Exercise input:

◆ ◆ ◆ ◆

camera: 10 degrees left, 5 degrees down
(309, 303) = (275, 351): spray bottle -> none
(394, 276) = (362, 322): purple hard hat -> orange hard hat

◆ ◆ ◆ ◆

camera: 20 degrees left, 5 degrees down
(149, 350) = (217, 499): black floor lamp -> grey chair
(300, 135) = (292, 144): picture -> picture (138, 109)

◆ ◆ ◆ ◆

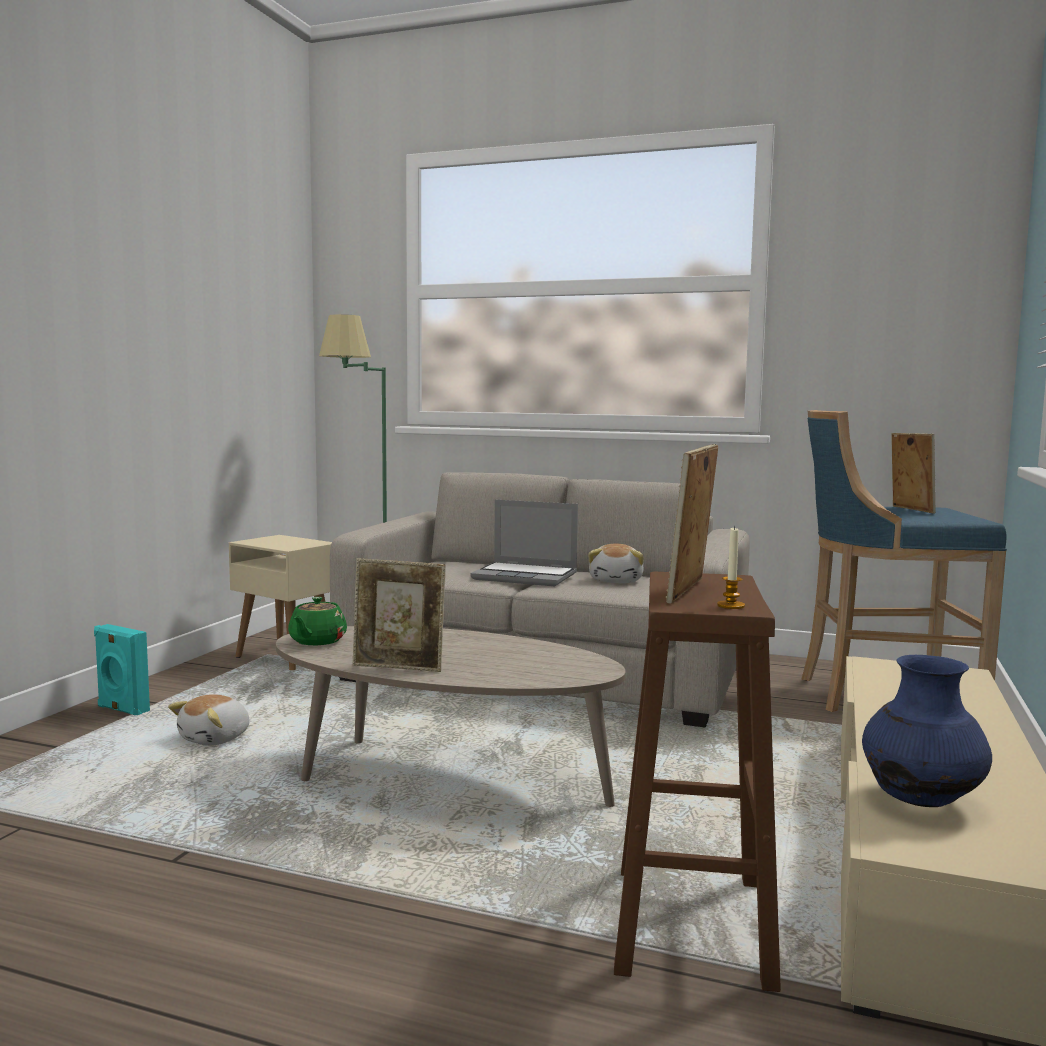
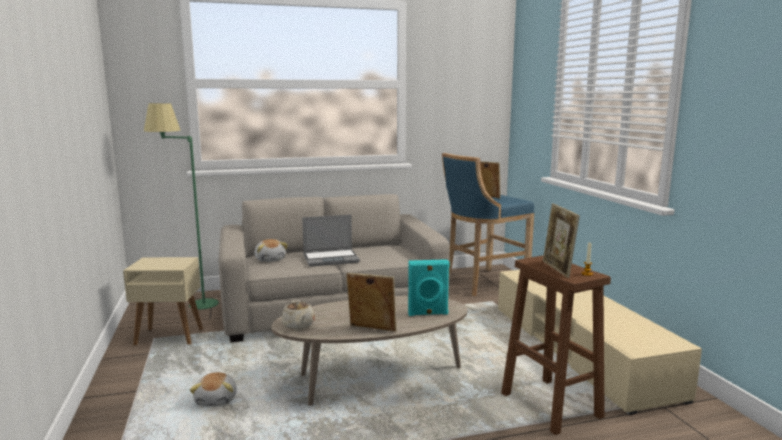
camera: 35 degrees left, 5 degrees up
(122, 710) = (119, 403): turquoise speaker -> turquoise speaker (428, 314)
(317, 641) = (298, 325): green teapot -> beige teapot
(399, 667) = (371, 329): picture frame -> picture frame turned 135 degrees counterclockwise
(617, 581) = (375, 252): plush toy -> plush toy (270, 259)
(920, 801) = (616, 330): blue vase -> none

◆ ◆ ◆ ◆

Your instructions:
Could you write out, exactly as they stand, only the lines above that begin at the line with "(149, 350) = (217, 499): black" and stop after the line with "(300, 135) = (292, 144): picture"?

Exercise answer:
(149, 350) = (217, 499): black floor lamp -> grey chair
(300, 135) = (292, 144): picture -> picture (138, 109)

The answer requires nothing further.